==== Exercise data

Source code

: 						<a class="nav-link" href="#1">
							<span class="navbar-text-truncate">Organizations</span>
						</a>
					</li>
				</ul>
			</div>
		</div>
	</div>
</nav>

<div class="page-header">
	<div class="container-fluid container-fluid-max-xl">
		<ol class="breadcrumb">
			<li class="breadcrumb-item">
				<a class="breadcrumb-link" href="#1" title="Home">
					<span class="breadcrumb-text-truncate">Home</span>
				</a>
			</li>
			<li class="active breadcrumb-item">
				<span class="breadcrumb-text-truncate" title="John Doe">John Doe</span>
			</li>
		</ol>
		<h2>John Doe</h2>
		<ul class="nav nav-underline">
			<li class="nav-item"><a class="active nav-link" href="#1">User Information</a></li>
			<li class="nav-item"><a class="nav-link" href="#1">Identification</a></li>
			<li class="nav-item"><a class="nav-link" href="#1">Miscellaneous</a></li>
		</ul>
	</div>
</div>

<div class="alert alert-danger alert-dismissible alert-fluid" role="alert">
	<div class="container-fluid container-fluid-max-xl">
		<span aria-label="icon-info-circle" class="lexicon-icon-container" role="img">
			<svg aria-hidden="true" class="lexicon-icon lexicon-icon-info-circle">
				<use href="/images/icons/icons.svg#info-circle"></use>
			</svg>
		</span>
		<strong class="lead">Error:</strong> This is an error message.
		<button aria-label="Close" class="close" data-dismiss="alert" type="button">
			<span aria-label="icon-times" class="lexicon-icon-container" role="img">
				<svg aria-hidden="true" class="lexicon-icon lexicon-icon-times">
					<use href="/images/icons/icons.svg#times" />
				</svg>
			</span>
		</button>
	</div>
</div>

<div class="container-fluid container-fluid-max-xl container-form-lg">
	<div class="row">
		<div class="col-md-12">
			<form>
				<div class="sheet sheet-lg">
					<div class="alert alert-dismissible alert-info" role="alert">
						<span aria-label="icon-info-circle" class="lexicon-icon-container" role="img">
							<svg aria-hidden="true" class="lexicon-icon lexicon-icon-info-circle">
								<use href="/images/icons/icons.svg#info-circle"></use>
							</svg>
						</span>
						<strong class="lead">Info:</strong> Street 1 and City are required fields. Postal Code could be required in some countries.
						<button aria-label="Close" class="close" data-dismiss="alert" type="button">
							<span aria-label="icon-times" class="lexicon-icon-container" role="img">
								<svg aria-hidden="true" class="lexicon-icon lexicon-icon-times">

========

Pull out each line in the rows above that contains the string "times", and treat uppercase and lowercase as different.

			<span aria-label="icon-times" class="lexicon-icon-container" role="img">
				<svg aria-hidden="true" class="lexicon-icon lexicon-icon-times">
					<use href="/images/icons/icons.svg#times" />
							<span aria-label="icon-times" class="lexicon-icon-container" role="img">
								<svg aria-hidden="true" class="lexicon-icon lexicon-icon-times">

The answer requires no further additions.